Ethnic Uzbeks voting in Kyrgyzstan's presidential election on Sunday backed a candidate with ties to Russian Prime Minister Vladimir Putin as the leader most likely to protect them from renewed violence in the former Soviet republic.
Kyrgyz Prime Minister Almazbek Atambayev, 55, is favourite to become the next president of the strategic Central Asian state of 5.5 million people.
Here in Kyrgyzstan, he is called 'Another Putin', said Bakhriniso Rakhmanova, a 58-year-old resident of Tashlyq, a village on the edge of the southern Kyrgyz city of Osh.
Mainly Muslim Kyrgyzstan lies along a major drug route out of Afghanistan and hosts a U.S. military air base that supports the war there.
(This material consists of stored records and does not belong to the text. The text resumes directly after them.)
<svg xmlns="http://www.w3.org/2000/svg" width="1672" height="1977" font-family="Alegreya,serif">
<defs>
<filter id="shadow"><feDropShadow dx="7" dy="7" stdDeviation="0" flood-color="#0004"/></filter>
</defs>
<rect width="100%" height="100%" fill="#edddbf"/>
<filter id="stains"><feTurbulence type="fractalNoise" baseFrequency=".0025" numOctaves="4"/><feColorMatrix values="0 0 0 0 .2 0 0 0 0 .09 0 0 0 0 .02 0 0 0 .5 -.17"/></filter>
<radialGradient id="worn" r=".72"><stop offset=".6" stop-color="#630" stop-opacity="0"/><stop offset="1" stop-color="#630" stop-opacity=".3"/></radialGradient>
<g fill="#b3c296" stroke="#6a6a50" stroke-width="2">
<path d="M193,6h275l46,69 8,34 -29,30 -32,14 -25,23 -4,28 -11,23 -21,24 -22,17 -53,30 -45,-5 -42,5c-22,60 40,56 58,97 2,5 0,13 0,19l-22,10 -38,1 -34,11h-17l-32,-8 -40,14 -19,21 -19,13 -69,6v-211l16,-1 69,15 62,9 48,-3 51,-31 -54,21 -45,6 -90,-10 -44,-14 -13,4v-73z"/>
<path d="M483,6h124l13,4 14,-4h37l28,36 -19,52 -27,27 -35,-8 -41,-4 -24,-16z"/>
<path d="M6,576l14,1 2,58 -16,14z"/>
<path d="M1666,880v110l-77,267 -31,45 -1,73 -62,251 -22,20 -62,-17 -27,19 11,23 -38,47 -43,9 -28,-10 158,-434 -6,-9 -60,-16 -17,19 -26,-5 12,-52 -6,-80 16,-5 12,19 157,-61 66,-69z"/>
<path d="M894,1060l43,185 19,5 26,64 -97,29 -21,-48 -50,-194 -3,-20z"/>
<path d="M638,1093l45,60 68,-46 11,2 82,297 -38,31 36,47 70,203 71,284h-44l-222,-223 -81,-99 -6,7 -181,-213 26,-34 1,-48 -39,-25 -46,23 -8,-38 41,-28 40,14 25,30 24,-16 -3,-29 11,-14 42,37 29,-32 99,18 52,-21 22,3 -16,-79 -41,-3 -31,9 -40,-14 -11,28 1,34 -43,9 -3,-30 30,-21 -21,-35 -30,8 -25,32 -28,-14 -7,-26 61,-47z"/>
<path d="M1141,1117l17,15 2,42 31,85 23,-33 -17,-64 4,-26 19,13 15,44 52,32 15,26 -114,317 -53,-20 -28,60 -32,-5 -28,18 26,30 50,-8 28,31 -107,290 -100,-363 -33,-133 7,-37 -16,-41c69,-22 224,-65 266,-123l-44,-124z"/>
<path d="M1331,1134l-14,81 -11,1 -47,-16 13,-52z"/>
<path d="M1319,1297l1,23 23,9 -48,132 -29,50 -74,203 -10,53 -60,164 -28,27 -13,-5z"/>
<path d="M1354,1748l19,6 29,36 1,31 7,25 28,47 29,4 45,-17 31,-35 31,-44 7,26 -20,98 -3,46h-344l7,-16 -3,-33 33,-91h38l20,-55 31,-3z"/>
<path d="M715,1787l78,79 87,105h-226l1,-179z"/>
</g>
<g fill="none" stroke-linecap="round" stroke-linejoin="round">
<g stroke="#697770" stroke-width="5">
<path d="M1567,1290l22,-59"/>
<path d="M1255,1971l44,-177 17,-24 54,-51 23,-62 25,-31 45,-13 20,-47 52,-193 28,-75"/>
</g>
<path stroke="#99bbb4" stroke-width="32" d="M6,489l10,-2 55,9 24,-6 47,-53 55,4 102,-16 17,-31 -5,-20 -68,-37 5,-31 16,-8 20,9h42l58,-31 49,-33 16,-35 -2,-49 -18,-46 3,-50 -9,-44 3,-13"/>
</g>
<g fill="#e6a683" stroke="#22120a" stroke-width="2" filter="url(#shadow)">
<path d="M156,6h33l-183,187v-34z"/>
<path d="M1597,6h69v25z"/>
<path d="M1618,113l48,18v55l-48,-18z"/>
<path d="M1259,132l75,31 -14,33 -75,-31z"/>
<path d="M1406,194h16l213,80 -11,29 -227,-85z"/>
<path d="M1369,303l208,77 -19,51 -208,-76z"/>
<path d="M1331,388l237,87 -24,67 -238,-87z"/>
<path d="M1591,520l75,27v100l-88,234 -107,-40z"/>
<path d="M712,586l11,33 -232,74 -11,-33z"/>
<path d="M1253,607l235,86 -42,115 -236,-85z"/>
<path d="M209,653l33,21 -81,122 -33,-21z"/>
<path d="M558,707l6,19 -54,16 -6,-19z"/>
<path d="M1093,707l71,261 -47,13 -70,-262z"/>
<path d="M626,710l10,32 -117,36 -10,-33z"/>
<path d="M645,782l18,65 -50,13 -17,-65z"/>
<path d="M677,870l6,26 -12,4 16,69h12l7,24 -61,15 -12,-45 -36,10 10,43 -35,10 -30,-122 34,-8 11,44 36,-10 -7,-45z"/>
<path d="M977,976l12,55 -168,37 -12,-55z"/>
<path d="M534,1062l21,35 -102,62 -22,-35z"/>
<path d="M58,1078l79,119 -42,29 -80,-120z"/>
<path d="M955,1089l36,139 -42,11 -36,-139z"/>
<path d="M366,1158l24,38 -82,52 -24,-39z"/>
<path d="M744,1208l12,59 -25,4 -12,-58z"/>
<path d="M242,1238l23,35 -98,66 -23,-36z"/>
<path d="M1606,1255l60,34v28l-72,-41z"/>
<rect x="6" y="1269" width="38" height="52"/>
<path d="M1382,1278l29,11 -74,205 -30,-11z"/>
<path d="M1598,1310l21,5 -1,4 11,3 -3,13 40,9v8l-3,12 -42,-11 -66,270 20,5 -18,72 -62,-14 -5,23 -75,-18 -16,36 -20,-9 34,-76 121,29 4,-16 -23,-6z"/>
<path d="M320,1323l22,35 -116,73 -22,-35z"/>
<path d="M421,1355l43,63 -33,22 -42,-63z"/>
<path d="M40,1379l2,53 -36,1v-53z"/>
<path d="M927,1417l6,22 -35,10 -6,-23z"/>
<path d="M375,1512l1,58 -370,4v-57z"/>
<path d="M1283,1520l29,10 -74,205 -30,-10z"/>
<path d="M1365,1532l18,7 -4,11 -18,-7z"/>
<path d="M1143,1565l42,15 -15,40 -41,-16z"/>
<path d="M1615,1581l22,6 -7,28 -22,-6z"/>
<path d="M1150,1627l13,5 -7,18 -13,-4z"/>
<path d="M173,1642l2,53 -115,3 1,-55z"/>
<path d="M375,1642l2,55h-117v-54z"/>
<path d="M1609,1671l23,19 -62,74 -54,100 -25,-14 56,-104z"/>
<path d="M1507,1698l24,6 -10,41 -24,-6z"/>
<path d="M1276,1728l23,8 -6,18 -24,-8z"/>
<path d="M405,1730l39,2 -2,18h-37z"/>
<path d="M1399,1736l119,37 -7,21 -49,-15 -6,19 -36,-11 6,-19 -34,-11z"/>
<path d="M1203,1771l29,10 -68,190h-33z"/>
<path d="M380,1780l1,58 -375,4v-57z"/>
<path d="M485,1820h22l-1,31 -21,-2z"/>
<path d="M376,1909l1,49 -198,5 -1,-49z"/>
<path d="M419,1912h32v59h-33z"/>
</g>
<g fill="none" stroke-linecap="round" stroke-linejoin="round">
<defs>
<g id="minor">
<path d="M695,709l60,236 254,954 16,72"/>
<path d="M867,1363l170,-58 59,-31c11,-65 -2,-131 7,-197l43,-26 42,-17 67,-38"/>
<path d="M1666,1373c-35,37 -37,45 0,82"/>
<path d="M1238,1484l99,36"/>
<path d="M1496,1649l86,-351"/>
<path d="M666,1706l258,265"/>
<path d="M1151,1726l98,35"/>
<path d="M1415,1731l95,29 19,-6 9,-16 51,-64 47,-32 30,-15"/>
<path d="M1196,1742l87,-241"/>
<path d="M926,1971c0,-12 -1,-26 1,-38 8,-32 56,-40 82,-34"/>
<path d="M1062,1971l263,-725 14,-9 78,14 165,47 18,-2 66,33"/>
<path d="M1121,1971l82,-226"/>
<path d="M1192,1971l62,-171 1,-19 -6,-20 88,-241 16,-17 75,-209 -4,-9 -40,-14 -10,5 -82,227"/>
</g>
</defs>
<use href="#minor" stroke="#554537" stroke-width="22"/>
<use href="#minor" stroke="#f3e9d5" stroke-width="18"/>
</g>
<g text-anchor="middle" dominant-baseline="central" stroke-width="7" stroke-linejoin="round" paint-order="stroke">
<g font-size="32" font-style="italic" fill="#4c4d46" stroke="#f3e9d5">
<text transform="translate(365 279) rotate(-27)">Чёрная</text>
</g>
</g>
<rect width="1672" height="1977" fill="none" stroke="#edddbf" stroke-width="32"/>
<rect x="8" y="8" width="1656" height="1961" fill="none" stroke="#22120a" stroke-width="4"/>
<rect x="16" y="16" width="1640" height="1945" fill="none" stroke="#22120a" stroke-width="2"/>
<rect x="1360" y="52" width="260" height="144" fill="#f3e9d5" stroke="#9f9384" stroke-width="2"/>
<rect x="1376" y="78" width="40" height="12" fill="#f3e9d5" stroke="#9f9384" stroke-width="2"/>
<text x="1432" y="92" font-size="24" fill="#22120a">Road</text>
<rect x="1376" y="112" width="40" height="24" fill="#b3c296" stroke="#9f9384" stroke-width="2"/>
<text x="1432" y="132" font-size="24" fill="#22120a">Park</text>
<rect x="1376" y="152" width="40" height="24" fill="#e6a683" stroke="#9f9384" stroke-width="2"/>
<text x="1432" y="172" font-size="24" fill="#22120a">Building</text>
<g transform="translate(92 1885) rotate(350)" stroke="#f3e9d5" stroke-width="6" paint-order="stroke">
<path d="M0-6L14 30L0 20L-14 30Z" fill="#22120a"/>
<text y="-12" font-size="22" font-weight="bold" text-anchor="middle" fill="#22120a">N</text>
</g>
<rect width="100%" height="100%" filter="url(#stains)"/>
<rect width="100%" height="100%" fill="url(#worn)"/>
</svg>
Russia also operates an air base in the country.
Osh was the epicentre of clashes between ethnic Kyrgyz and Uzbeks that killed nearly 500 people in June 2010, three months after the president had been deposed by a popular uprising.
Atambayev heads the government and we hope that he will not allow this tragedy to be repeated, ethnic Uzbek Akhmatzhon Kasymov, 62, said after voting. His house, big enough to accommodate three families, was burnt down in the riots.
Both sides suffered casualties during several days of violence, but ethnic Uzbeks comprise the majority of those prosecuted since. Many complain of daily harassment.
A young Kyrgyz started on me on the bus only yesterday, said Rakhmanova, a Tajik by ethnicity who has lived among the Uzbek community since childhood.
They said: 'Go back to your Tashkent'.
Atambayev has visited Putin several times, building close ties with his country's Soviet-era master before an election that will test reforms set in motion after the 2010 revolt to make parliament the main decision-making body in Kyrgyzstan.
He has hinted that the U.S. lease on its air base might not be renewed beyond 2014, a move that would please Moscow, and supports the idea of Kyrgyzstan joining a Customs Union between Russia, Belarus and Kazakhstan.
Kyrgyzstan's government even named a peak in the Tien Shan mountains after Putin, who last month declared his intention to reclaim the Russian presidency in an election next March.
Bakhodyr, an ethnic Uzbek food technology specialist who works on construction sites, said he had voted for Atambayev because the prime minister had visited Russia and Uzbekistan.
But he said life would never be the same again. The Kyrgyz insult us daily, he said. You can't go out after six o'clock in the evening. You could be accosted or taken to the police.
Atambayev's main rivals for the presidency, Adakhan Madumarov and Kamchibek Tashiyev, are expected to perform well in the south. Though both can draw on the Kyrgyz nationalist vote in the south, both candidates strongly reject the 'nationalist' label.
How can you call me a nationalist? Tashiyev told a news conference before the election. My children study in Russia. My wife is Kazakh, and I live among Uzbeks and saved thousands of Uzbek lives, he said, referring to the June 2010 violence.
Nevertheless, they have the support of many Kyrgyz voters in Osh and the surrounding area. Kairat, a police lieutenant posted to keep order in the ethnic Kyrgyz village of Gulbakhor, said he believed Atambayev was highly unpopular locally.
Anarbai Saidiyev, a 50-year-old farmer, said he had voted for Madumarov, a former deputy prime minister. He was once a good parliamentarian and he will be an honest president, who will finally put the country in order, Saidiyev said.